The failure of school reform and the movement toward privatization is a travesty for American education. The assumption that schools are filled with dead wood teachers needing to be culled is a great distractor from the real problem – that the rich are getting richer and the poor are getting poorer. Rather than addressing the real issue of poverty, bureaucrats have derived a “gotcha” evaluative system to nail teachers and under-performing schools.  One-size fits all testing and the obsession with data has only served to bog us all down, inevitably dumbing down the populace along the way.

Thanks to high-stakes testing and a data driven model which is even outdated in the corporate world, there has been a mass exodus from public schools. I know of many parents who have sacrificed a second income to home-school their children, because they are unhappy with the regimen of testing and preparing for the test. We have suffered a perverse brain drain, losing our brightest and best students and most creative teachers to other professions.  Who in their right mind, other than an old soldier, would continue working like this? Budgets have been drained away from many schools, to pay the tuition for those who are attending magnet and charter schools. Teachers like I was, are working longer hours than ever, trying to make do with fewer resources.  Sometimes it seems like the only students left are the ones who need lots of help or have severe trauma and emotional problems.  My own darling little school had cut back on the school psychologist, social worker and speech pathologist. The very same school where I once ran a Talented and Gifted program with a schoolwide enrichment component has changed drastically. The buzz and excitement of assemblies, invention conventions, and enrichment clusters has been replaced by dullness and defeatism. Now the school feels unsafe, with students tossing furniture, standing on desks, and no auxiliary staff to come to the rescue.
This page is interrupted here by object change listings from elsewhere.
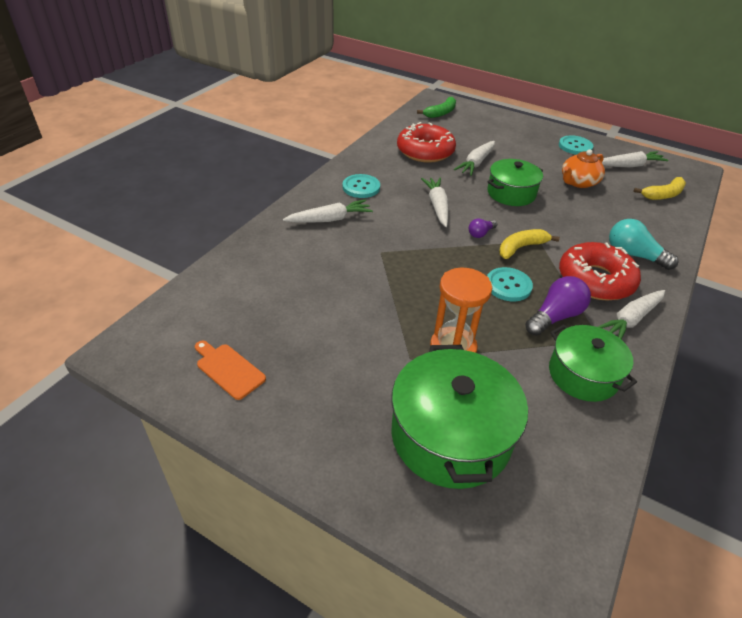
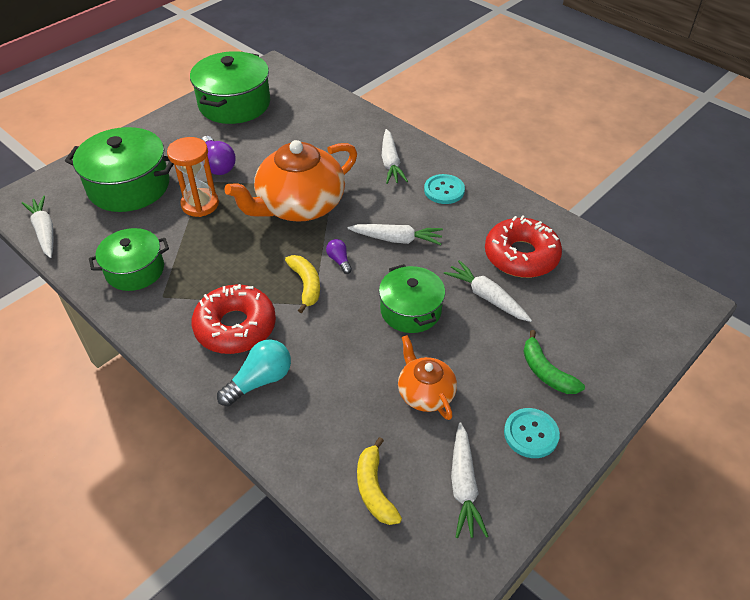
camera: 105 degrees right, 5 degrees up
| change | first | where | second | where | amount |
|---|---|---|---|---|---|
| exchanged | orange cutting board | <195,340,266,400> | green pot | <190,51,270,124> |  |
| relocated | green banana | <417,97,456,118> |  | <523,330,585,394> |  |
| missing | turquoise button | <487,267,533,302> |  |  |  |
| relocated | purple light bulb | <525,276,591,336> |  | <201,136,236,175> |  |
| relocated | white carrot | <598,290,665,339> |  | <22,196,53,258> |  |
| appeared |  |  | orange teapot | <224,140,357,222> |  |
In a national environment where politicians are unwilling to address school violence and shootings, and public education has been severely undermined, it’s no wonder so many parents and teachers are jumping ship. Given the fact that I was spending at least $100 a month on school supplies, snacks and water for my classroom, I had to throw in the towel myself. Between the workload, behaviors, lack of resources and support, the only thing that was keeping me in the profession was that call of duty.

One reply on “Call of Duty”

  1. accurate snapshot of a teacher’s pain and angst. All too true, unfortunately.